Tous ceux qui suivent aujourd’hui le chemin de Jésus, que ce soit les nouveaux baptisés, les acteurs de solidarité, les managers de l’économie rassemblés par l’ACI, les humanitaires et les bénévoles au service de l’humanité souffrante, les parlementaires qui allègent par la loi le fardeau des petits, ceux-là participent de la vie du Christ ressuscité. Ils deviennent visage de Dieu pour l’homme d’aujourd’hui. Ils sont signes que la résurrection n’est pas un vain mot.

Recevons et donnons la vie de Jésus


 


Ressusciter et résurrection, étymologie. Les mots n'arrivent pas pas hasard, mais au fil du temps, on oublie leur origine et la signification originelle, ainsi en est-il des mots ressusciter et résurrection; ils appartiennent à deux familles différentes; on les trouve dès le 12ème siècle.


Ressusciter nous vient de la racine indo-européenne kei- ki, évoquant l'idée de mouvement. En grec kinein, mouvoir, kinesis, mouvement (d'où le mot cinéma). En latin: cier-citus faire venir à soi. En français: citer, réciter. Le récit aujourd'hui prend une grande importance en psychologie, mais aussi chez les catholiques, quand il faut faire venir à la mémoire les évènements passés, parfois enfouis ou dispersés dans la mémoire. Faire le récit d'une histoire, c'est la reconstituer, lui redonner vie, puis la mettre en rapport avec la vie de Jésus, avec les récits de la Bible. Susciter évoque une action forte: faire lever, réveiller. Nous arrivons ainsi au mot résurrection.


Résurrection appartient à une autre famille: surgere, sourdre, source, qui prend racine dans l'indo-européen reg diriger en droite ligne! De là, en latin le mot rex-regis, diriger, ériger (mettre debout); surgere est l'aboutissement de sub-erigere qui donnera insurgere, se dresser pour attaquer, et resurgere, se relever. Résurrection est héritier de cette longue lignée de mots et de sens.

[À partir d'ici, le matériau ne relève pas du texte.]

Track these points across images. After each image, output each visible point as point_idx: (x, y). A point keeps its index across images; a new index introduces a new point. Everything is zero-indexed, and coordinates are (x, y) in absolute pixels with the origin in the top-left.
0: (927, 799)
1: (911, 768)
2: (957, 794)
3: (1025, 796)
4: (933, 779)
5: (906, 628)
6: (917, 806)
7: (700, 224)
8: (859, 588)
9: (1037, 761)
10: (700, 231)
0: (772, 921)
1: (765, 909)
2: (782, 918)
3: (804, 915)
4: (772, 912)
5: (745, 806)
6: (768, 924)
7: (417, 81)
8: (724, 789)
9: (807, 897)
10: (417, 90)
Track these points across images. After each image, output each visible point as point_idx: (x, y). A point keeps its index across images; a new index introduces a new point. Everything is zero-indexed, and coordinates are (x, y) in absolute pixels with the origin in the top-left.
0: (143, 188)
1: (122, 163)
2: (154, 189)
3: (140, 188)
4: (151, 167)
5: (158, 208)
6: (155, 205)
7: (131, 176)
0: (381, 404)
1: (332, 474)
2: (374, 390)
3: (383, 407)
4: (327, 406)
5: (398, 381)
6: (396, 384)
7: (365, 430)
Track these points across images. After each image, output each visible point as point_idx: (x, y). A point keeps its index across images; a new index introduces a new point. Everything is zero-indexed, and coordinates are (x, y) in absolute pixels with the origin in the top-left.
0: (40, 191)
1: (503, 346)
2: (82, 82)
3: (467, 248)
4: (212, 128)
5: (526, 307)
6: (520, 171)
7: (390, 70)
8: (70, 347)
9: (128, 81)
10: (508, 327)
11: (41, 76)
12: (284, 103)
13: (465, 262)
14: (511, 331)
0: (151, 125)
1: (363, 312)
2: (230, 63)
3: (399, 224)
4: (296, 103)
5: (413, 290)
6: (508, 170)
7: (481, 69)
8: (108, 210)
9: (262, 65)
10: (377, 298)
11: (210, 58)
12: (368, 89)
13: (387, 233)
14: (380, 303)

Réincarnation. C'est un mot récent (1875). Il exprime l'incarnation, de nouveau, dans un corps (d'une âme qui avait été unie à un autre corps). Il est étranger au langage chrétien d'où, pourtant il tire son origine: incarnation -12ème siècle-, venu dans la chair. (caro-carnis), issu de l'indo-européen (s)-ker, couper, séparer, partager.


La tradition chrétienne fait appel à trois langages pour parler de résurrection: le langage du réveil (éveiller-réveiller) le langage de l'exaltation (humilié-glorifié, monter. St Jean: élever), le langage de la vie (pourquoi chercher le Vivant parmi les morts?), mais jamais re-vivre. (retour au texte). C'est sans doute un détail qui peut orienter la réflexion d'aujourd'hui, quand elle cherche à rendre compte des convictions des premiers chrétiens. Sans doute notre penchant scientifique nous oriente-t-il vers la matérialité de l'existence... pour la résurrection, il s'agit d'autre chose: se réveiller; se mettre debout; mettre en valeur/exalter une manière de vivre.